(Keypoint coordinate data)
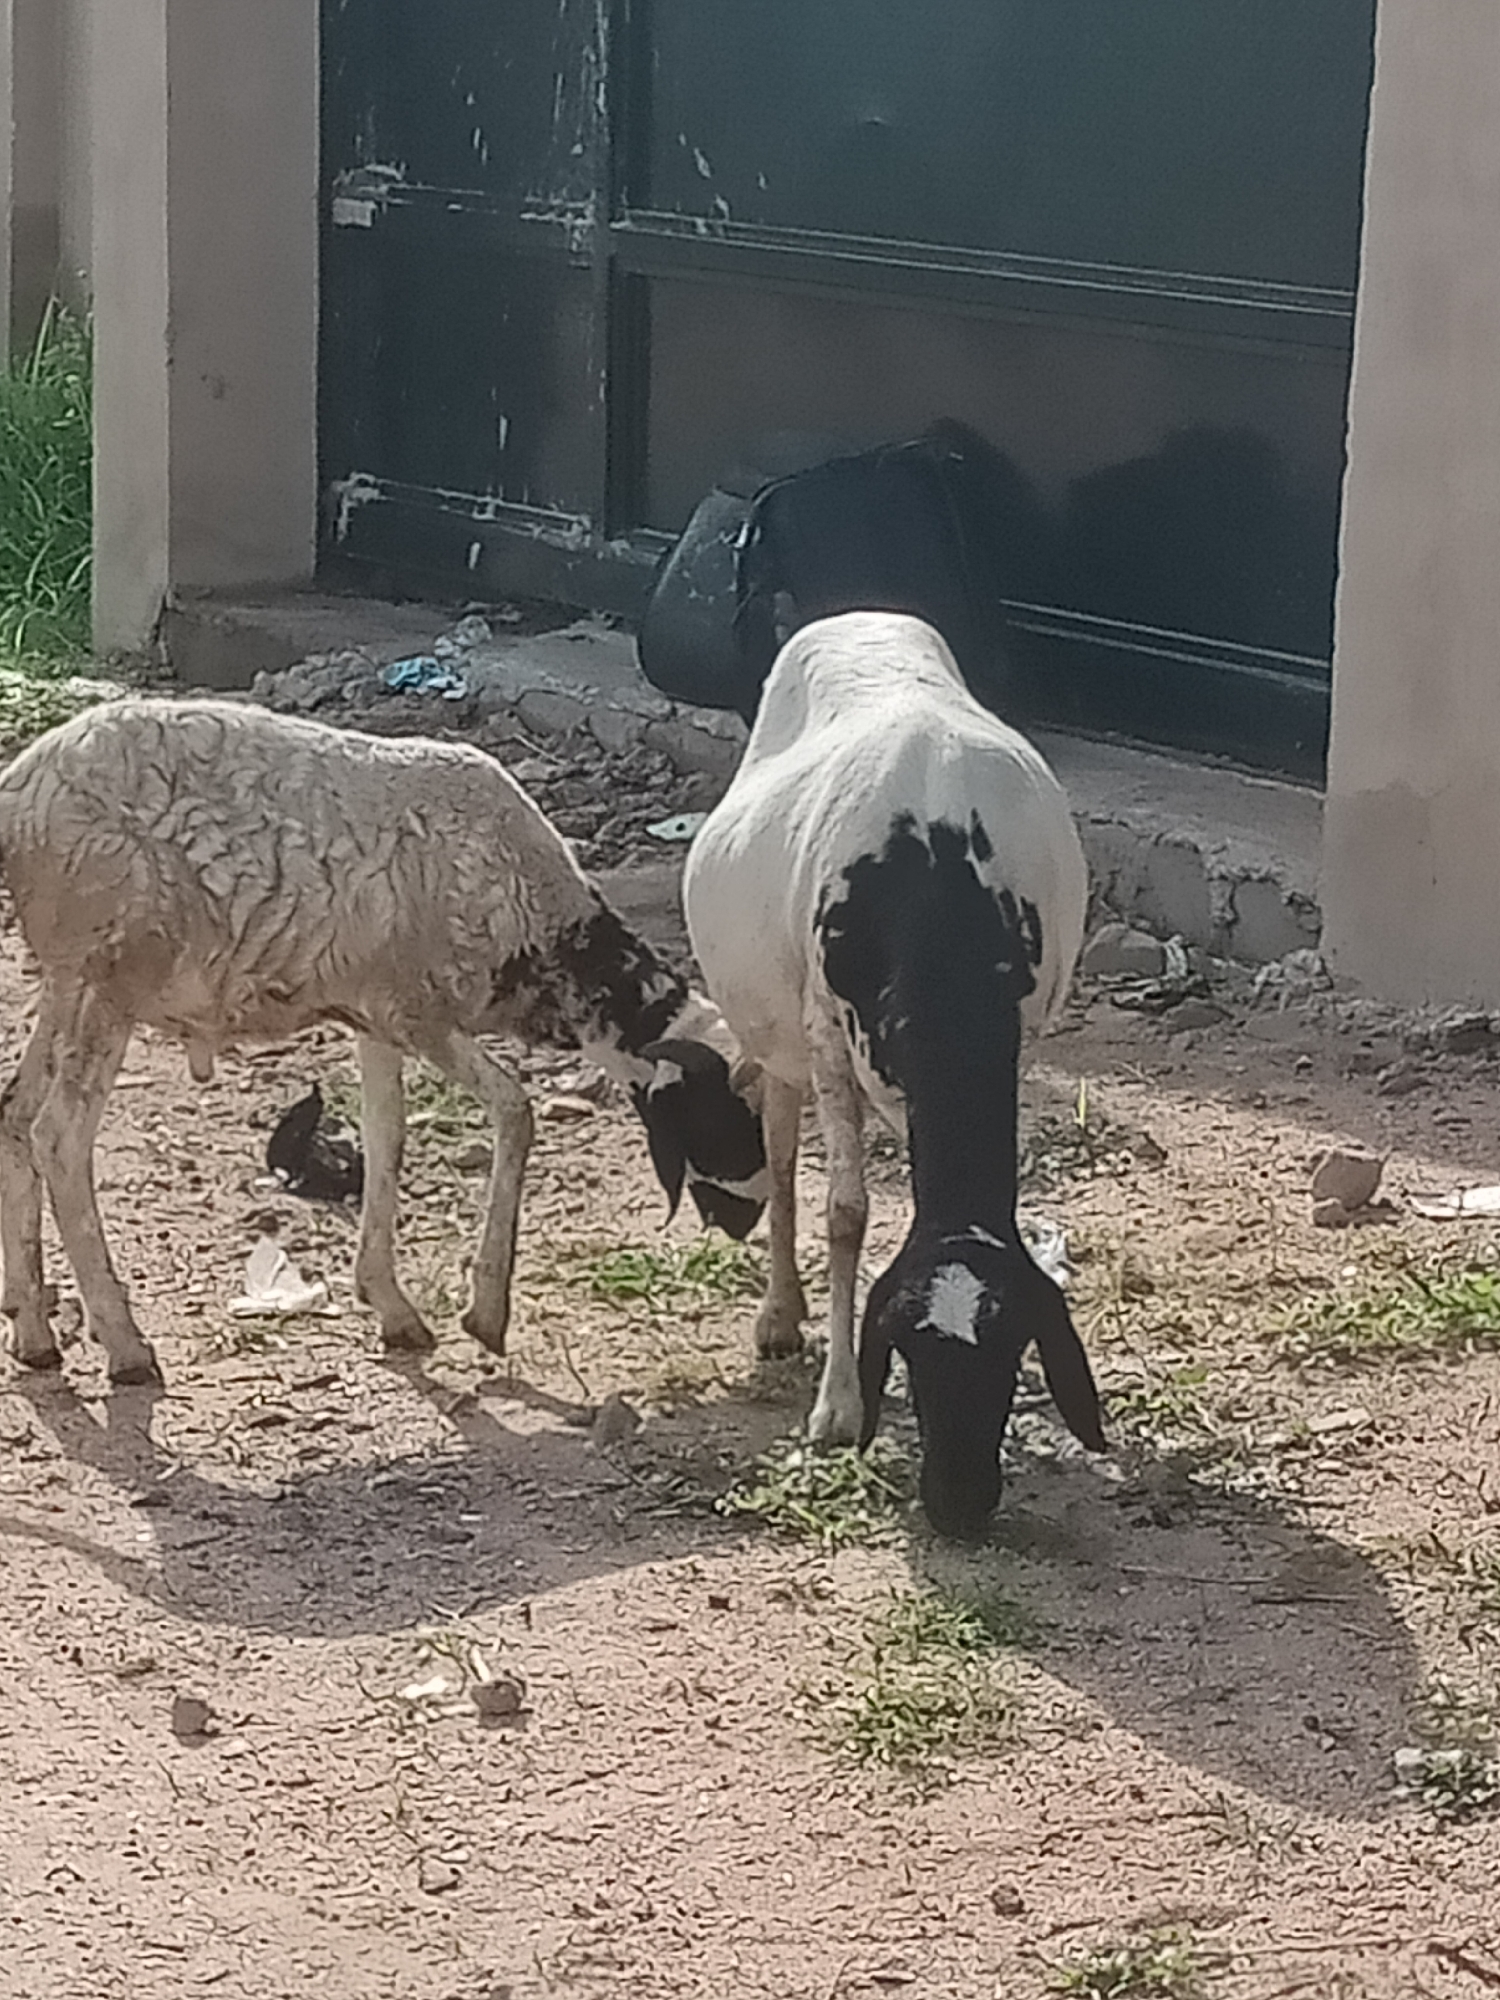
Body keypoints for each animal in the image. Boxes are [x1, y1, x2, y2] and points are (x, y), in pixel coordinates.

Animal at [0, 697, 766, 1386]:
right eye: (723, 1115)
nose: (746, 1221)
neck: (547, 932)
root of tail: (20, 794)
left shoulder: (373, 1018)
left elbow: (387, 1135)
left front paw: (389, 1303)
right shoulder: (417, 1015)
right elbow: (515, 1112)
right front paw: (485, 1314)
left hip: (71, 980)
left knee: (15, 1112)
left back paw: (34, 1330)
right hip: (114, 975)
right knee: (59, 1136)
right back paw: (124, 1346)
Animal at [682, 611, 1105, 1538]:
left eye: (1013, 1351)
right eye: (907, 1349)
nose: (958, 1505)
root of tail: (860, 615)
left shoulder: (1024, 1031)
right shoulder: (824, 1035)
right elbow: (845, 1214)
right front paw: (839, 1408)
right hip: (775, 1024)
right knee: (778, 1145)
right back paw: (779, 1314)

■ ACTIVITY: Go through the lines above and tally those with the string "left". The total is all that is needed.

■ FINAL ANSWER: 8